Work instructions: How many lines of the listing below contain the word "axis"? Reply with that number alone.
* * * * * * *
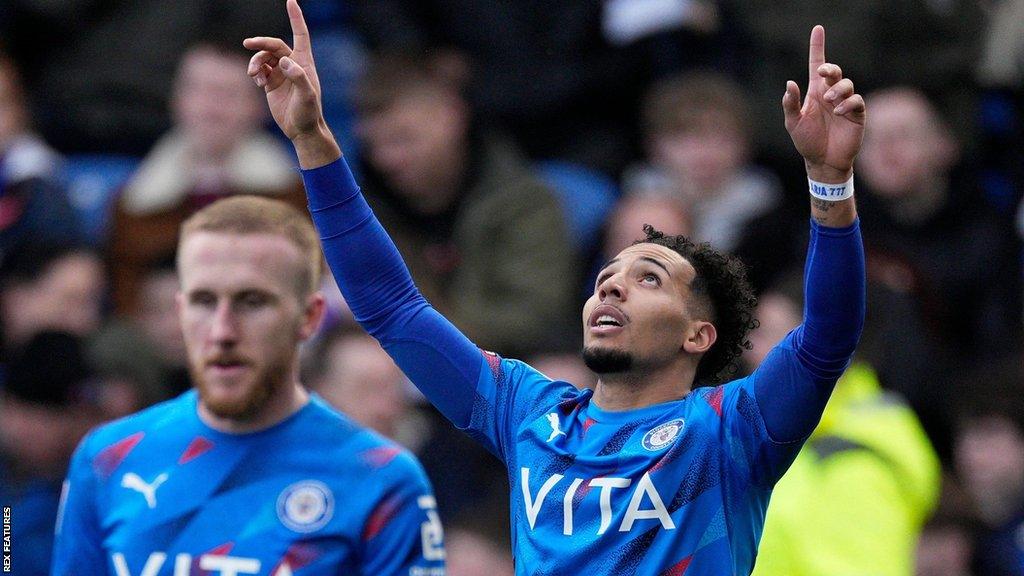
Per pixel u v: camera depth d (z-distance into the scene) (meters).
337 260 15.72
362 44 33.00
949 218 31.12
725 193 30.14
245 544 17.09
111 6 33.47
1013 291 30.98
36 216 29.50
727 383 14.81
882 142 30.88
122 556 17.25
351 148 32.34
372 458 17.45
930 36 33.69
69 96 33.09
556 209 28.62
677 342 14.68
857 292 14.17
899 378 24.70
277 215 17.67
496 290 27.84
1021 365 27.30
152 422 17.91
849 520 19.77
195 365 17.33
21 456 22.31
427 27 33.00
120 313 29.00
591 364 14.62
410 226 28.86
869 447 20.17
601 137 32.56
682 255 15.05
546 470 14.57
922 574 23.72
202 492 17.31
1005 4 34.22
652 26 32.38
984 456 25.94
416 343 15.55
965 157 33.12
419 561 17.27
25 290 27.42
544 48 32.75
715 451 14.29
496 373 15.58
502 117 32.47
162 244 29.12
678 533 14.04
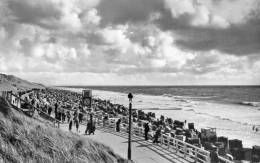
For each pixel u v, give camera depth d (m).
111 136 22.30
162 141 19.31
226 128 38.81
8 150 8.67
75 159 10.15
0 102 10.53
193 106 75.81
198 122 44.72
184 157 15.95
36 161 9.04
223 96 140.25
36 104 34.06
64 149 10.27
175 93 179.50
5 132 9.32
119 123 24.94
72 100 72.81
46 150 9.75
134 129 24.03
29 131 10.05
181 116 52.69
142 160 15.02
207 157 13.40
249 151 21.62
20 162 8.58
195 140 22.34
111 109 51.44
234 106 77.38
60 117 28.17
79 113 31.45
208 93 179.88
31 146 9.45
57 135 10.99
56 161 9.55
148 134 21.91
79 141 11.48
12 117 10.30
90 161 10.62
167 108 68.50
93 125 22.72
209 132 26.23
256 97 129.50
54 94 92.12
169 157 15.88
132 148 18.00
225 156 19.28
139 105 77.31
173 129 32.44
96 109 49.78
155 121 37.00
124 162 12.59
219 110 65.75
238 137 32.28
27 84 50.44
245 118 51.22
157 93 178.62
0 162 8.10
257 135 33.72
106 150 12.61
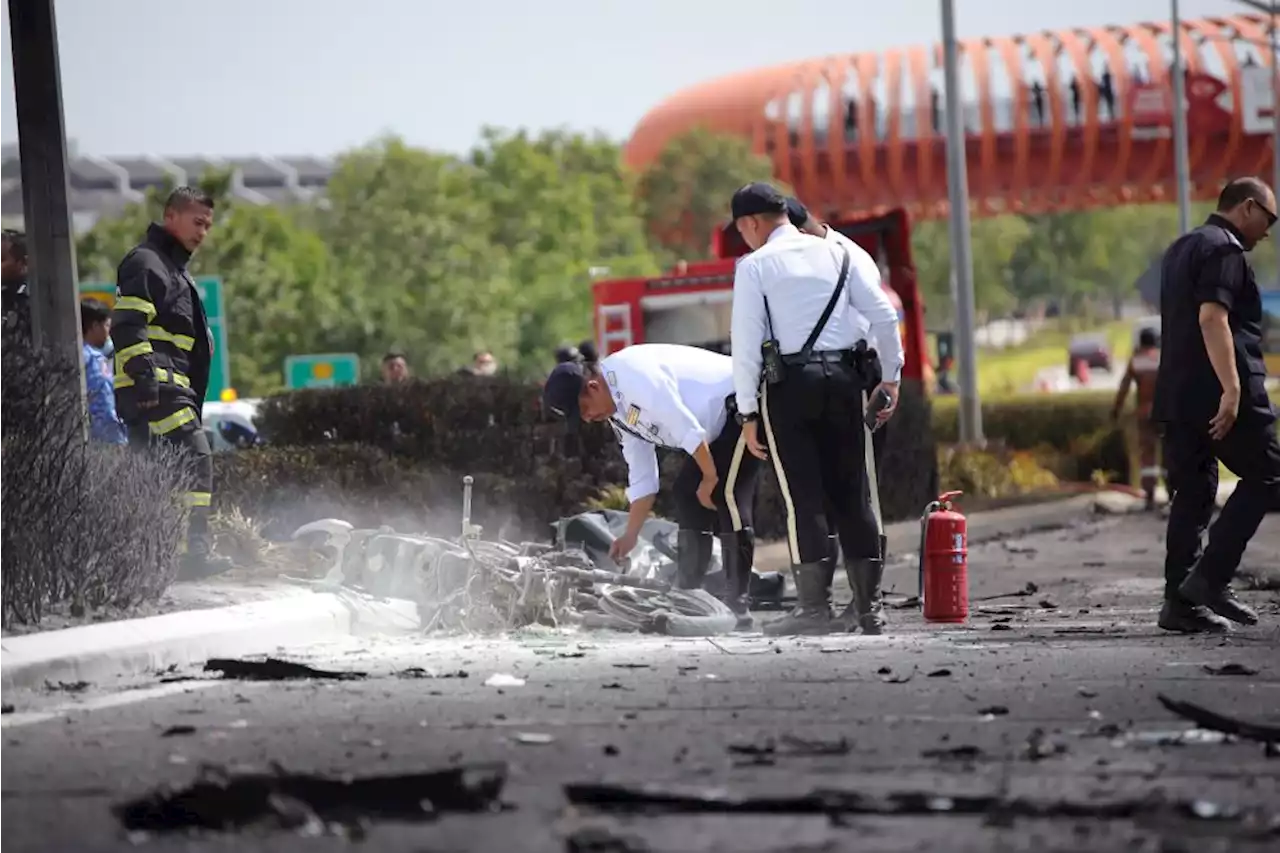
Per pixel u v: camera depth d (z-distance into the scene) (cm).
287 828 1295
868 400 2717
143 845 1262
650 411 2902
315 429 4569
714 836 1245
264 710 1875
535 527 4281
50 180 3139
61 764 1591
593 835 1230
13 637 2270
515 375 4884
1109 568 4394
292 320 16238
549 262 18188
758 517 4978
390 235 16600
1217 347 2652
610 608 2800
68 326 3152
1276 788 1391
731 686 1994
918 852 1191
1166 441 2741
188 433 3066
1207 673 2080
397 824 1300
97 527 2630
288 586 2964
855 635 2669
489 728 1712
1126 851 1187
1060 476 9244
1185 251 2706
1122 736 1630
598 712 1806
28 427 2602
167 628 2412
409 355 16400
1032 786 1400
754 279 2658
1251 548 4834
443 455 4497
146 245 3077
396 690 2008
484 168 18612
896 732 1664
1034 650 2366
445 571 2839
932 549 2936
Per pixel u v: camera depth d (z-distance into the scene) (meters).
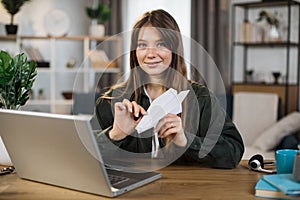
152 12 1.25
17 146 1.28
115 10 5.48
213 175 1.38
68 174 1.21
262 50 4.84
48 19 5.23
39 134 1.18
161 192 1.21
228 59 5.12
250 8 4.86
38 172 1.29
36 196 1.18
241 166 1.51
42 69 5.10
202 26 5.13
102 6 5.27
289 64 4.68
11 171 1.43
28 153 1.26
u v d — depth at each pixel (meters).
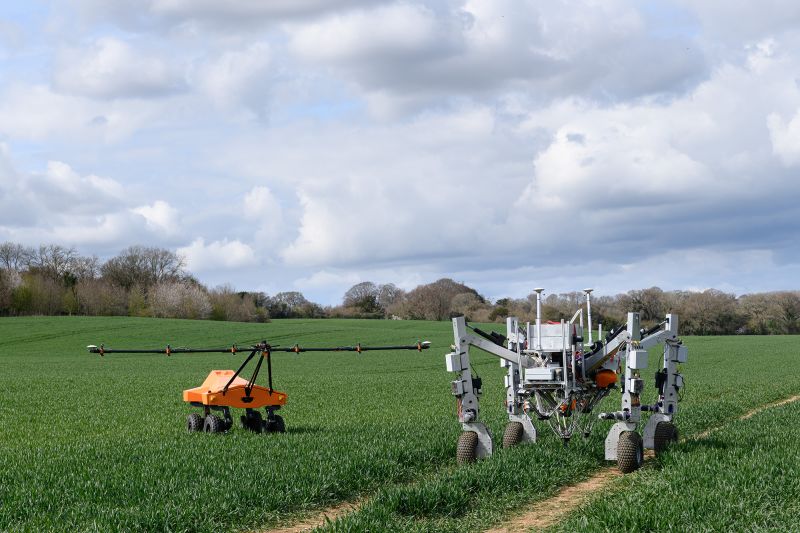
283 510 12.34
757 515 10.43
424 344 20.30
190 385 44.88
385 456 15.80
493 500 12.54
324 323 136.00
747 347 87.88
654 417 16.88
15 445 21.67
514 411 17.69
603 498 11.88
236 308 145.38
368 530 10.25
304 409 30.98
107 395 38.59
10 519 11.23
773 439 17.25
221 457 16.14
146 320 119.38
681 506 10.79
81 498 12.50
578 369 16.55
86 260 157.75
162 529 10.77
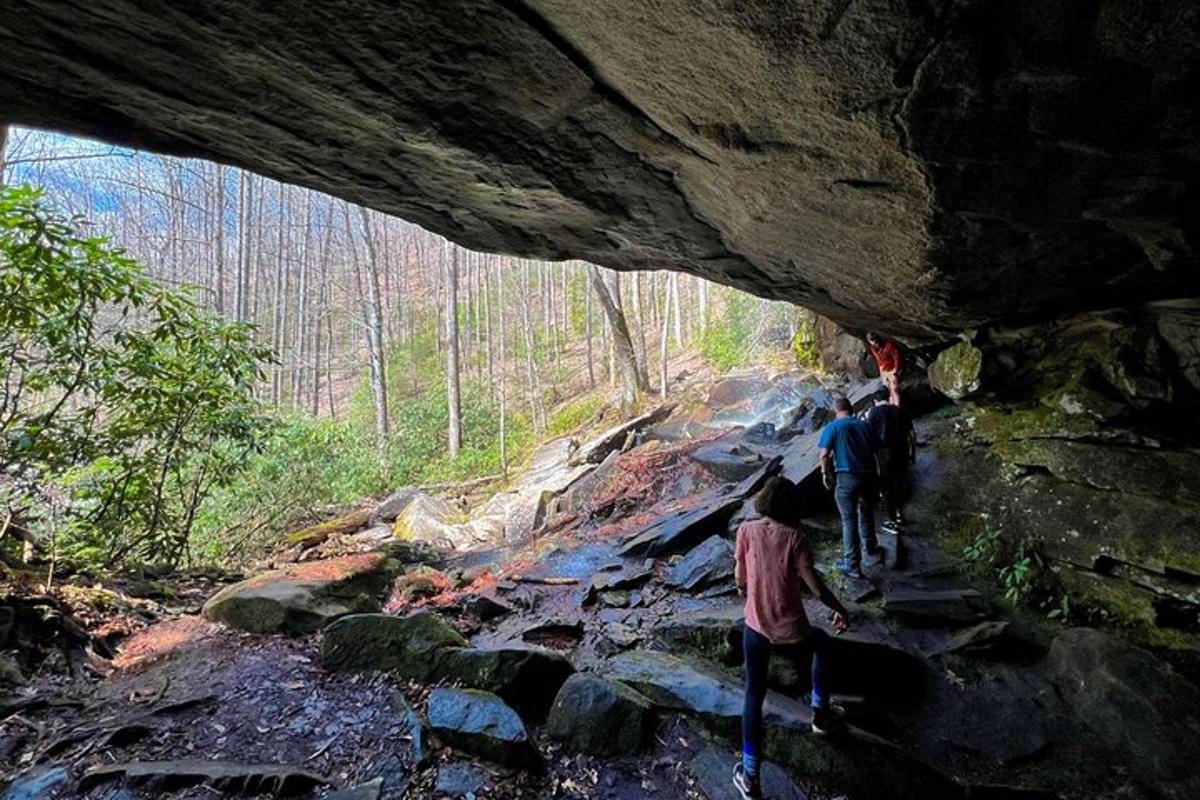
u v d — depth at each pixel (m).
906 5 1.63
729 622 4.36
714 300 21.27
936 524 5.74
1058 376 5.36
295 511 9.86
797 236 3.67
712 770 3.24
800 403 9.34
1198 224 2.68
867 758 3.28
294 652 4.11
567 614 5.25
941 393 6.71
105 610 4.37
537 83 2.33
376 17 1.98
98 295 4.65
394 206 3.76
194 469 7.06
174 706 3.27
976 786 3.24
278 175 3.32
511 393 21.81
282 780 2.71
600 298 14.88
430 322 30.73
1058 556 4.85
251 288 27.56
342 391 28.67
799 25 1.75
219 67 2.28
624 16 1.86
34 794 2.54
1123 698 3.66
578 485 9.85
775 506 3.33
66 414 5.86
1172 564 4.18
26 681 3.31
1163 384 4.54
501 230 4.14
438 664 3.76
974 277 3.88
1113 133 2.07
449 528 9.76
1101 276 3.81
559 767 3.20
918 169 2.47
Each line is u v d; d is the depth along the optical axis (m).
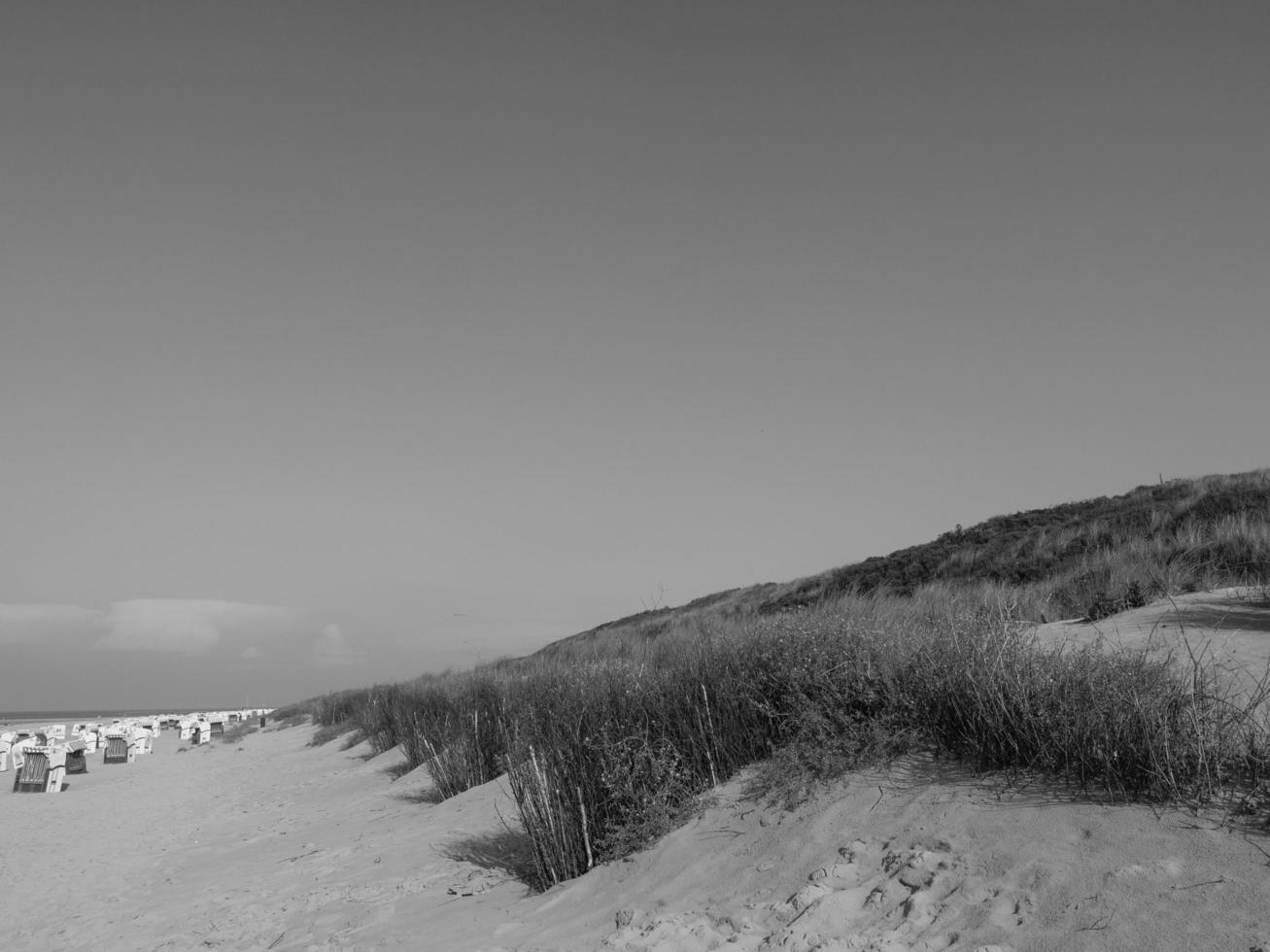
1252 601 8.02
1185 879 3.78
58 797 20.17
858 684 6.20
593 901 5.70
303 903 7.39
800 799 5.77
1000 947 3.77
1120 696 4.85
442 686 17.92
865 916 4.35
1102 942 3.58
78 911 9.06
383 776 15.26
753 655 7.16
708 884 5.31
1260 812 4.05
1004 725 5.23
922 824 4.98
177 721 57.38
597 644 15.38
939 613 8.37
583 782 6.72
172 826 14.75
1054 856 4.26
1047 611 10.90
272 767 22.97
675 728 7.01
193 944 6.82
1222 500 18.19
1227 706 4.72
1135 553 13.92
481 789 10.32
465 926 5.89
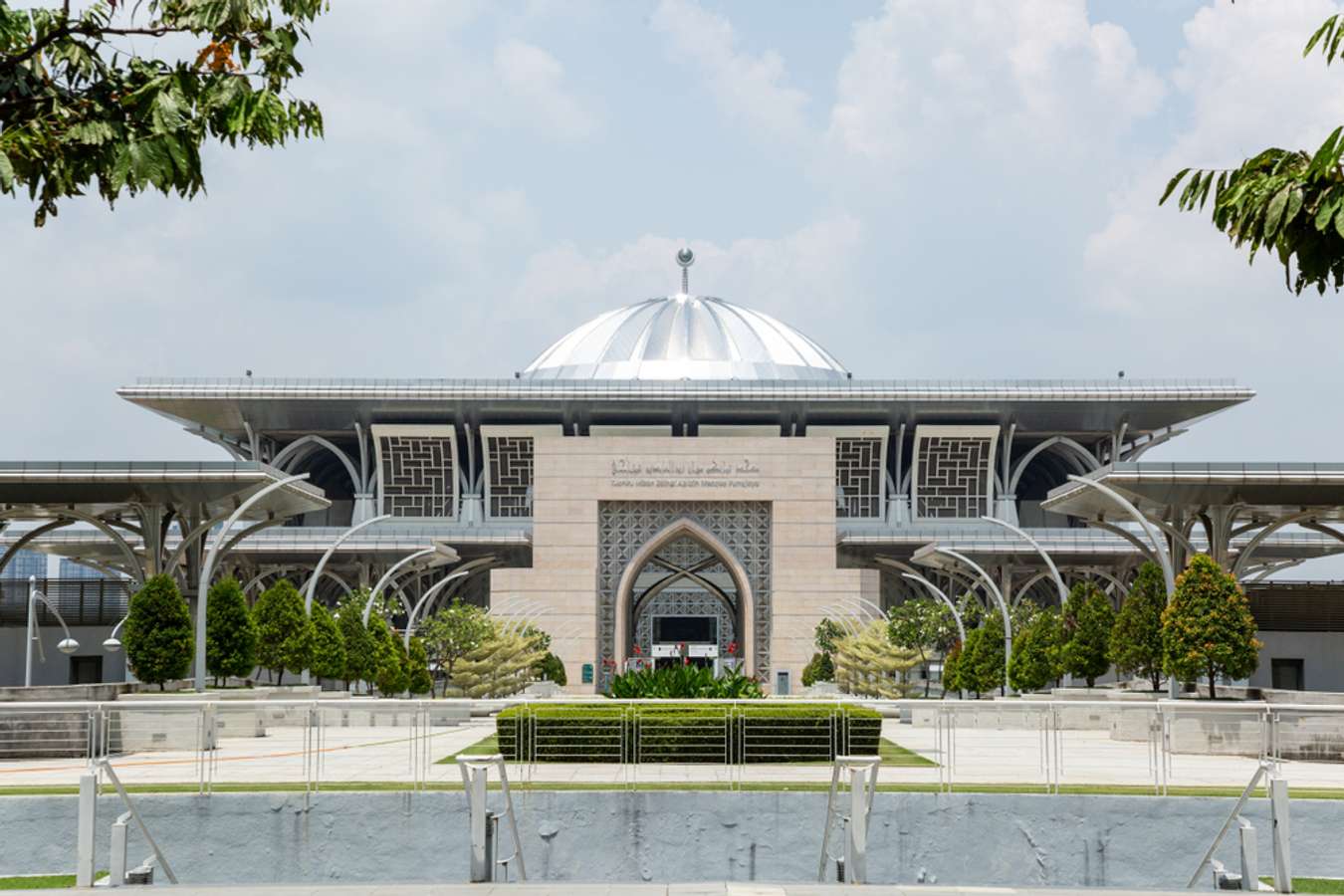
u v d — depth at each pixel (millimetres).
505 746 32594
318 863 26312
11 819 25406
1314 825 25625
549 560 105062
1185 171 11680
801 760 32344
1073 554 97250
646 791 26953
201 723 26859
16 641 73875
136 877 21688
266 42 11391
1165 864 26266
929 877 26547
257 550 98812
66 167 11156
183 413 117000
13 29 11016
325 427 119812
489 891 17938
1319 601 65375
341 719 52406
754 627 105250
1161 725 28516
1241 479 53406
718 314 139000
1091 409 116500
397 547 98500
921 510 119688
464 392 113375
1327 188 10617
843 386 114188
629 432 119750
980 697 71000
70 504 54750
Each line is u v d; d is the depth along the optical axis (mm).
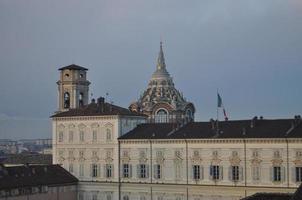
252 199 156000
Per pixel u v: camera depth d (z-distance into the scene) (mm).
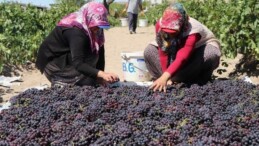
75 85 4504
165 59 4555
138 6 13930
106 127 3348
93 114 3648
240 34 7145
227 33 7301
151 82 4953
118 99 3961
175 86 4301
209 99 3941
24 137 3193
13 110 3789
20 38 9445
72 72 4617
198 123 3420
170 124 3385
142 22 18312
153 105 3773
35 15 10945
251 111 3582
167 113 3525
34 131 3264
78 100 3914
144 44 11617
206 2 11070
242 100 3926
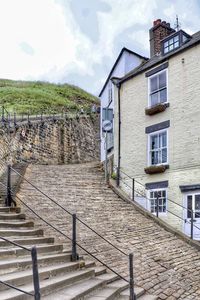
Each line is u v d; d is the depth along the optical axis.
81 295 7.24
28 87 50.28
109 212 15.33
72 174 20.36
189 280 10.45
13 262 7.32
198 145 15.84
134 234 13.35
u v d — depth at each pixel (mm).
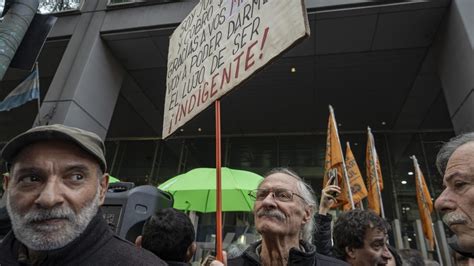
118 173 12500
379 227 2008
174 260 1897
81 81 7738
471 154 949
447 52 6852
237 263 1700
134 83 9984
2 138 13211
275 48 1535
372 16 7082
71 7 9359
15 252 1223
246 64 1701
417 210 10102
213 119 11234
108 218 2398
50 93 7699
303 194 1725
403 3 6730
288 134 11891
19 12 5668
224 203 4500
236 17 1920
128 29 8305
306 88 9461
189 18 2516
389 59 8195
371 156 5051
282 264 1577
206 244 5137
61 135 1174
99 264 1145
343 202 3959
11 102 6270
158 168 12289
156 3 8461
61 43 8969
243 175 4312
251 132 11969
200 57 2172
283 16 1544
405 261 2553
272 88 9516
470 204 908
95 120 8117
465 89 6188
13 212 1143
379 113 10492
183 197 4672
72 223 1137
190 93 2150
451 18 6512
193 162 12047
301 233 1818
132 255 1211
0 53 5242
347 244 2039
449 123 10773
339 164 4145
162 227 1900
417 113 10344
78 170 1201
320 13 7121
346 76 8891
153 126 12250
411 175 10727
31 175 1164
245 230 5230
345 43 7793
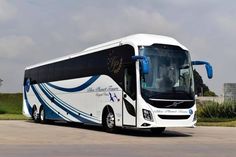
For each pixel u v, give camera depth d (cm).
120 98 2081
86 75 2502
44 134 2088
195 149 1445
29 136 1958
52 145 1555
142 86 1928
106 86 2244
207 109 3781
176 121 1942
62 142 1681
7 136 1944
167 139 1870
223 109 3728
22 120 3709
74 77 2672
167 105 1933
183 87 1989
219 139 1892
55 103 2955
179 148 1472
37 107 3281
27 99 3509
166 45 2011
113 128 2169
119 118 2086
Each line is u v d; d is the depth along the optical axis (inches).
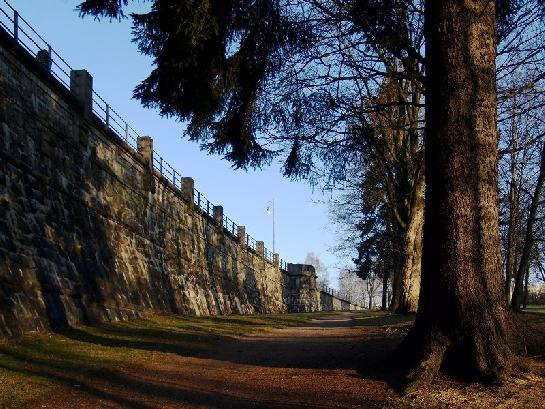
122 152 932.0
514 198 782.5
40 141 647.1
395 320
* * * * * * *
Completed task: 4